Strongly supporting defendant's position is plaintiff's exhibit # 5, a written memo signed by Mr. Cromer, Sr., and defendant and dated November 9th, 1965, under the terms of which plaintiff agreed to "allow" defendant $100.00 per week plus commissions against which advance any bonuses were to be credited. This agreement was to continue for three months, at the end of which time if defendant's total business written exceeded $300,000.00, he would be credited with 50% of the then balance due on advancements and "arrangements" made for the repayment to defendant of whatever balance was then due on the advances. This agreement, which is dated shortly after defendant's employment and which was to continue for a three months period, obviously set up a drawing account for defendant during this period and while it indicates that repayment was to be worked out upon some undetermined plan, there is no evidence as to what plan was ever worked out. Defendant testifies that this drawing account was continued until July, 1966, when he severed his employment with plaintiff because he was told that his drawing account was to be discontinued.
The one witness who could have clarified this entire issue was Mr. Cromer, Sr., and the plaintiff having failed to produce him there is a presumption that his testimony would have been adverse to plaintiff. McGehee v. Perkins, 188 Va. 116 (1948).
Defendant having produced evidence which satisfactorily establishes an arrangement under which he was to have a $100.00 per week drawing account against which earned commissions were to be credited and plaintiff having failed to establish either an express or implied agreement that any deficiency was to have been paid by defendant to plaintiff, the defendant must prevail upon this portion of plaintiff's claim. (See authorities above cited.)
In view of this ruling it becomes unnecessary to consider defendant's second defense.

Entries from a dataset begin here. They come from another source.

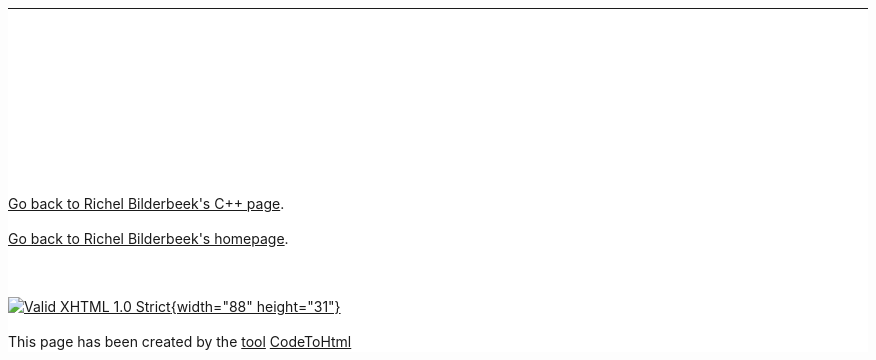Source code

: -----------------------------------------------------------------------------------------------------------------------------------------------------------------------------------------------------------------------------------------------------------------------------------------------------------------------------------------------------------------------------------------------------------------------------------------------------------------------------------------------------------------------------------------------------------------------------------------------------------------------------------------------------------------------------------------------------------------------------------------------------------------------------------------------------------------------------------------------------------------------------------------------------------------------------------------------------------------------------------------------------------------------------------------------------------------------------------------------------------------------------------------------------------------------------------------------------------------------------------------------------------------------------------------------------------------------------------------------------------------------------------------------------------------------------------------------------------------------------------------------------------------------------------------------------------------------------------------------------------------------------------------------------------------------------------------------------------------------------

 

 

 

 

 

[Go back to Richel Bilderbeek's C++ page](Cpp.htm).

[Go back to Richel Bilderbeek's homepage](index.htm).

 

[![Valid XHTML 1.0 Strict](valid-xhtml10.png){width="88"
height="31"}](http://validator.w3.org/check?uri=referer)

This page has been created by the [tool](Tools.htm)
[CodeToHtml](ToolCodeToHtml.htm)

Judgment will be entered in favor of the plaintiff upon the note for $228.60 plus 15% attorney's fee which the Court finds to be reasonable, or a total of $262.00.
Judgment will be for the defendant upon the claim for balances due plaintiff from defendant upon the difference between advances made and commissions earned.
As to costs, although defendant admitted liability upon the note he did not make legal tender before trial as he could have done. Had he done so and gone to trial upon the claim for balances, plaintiff would have been assessed with the costs. Having failed to make legal tender as to the note before trial, all costs of the proceeding will be assessed against defendant as plaintiff prevailed upon a part of his claim.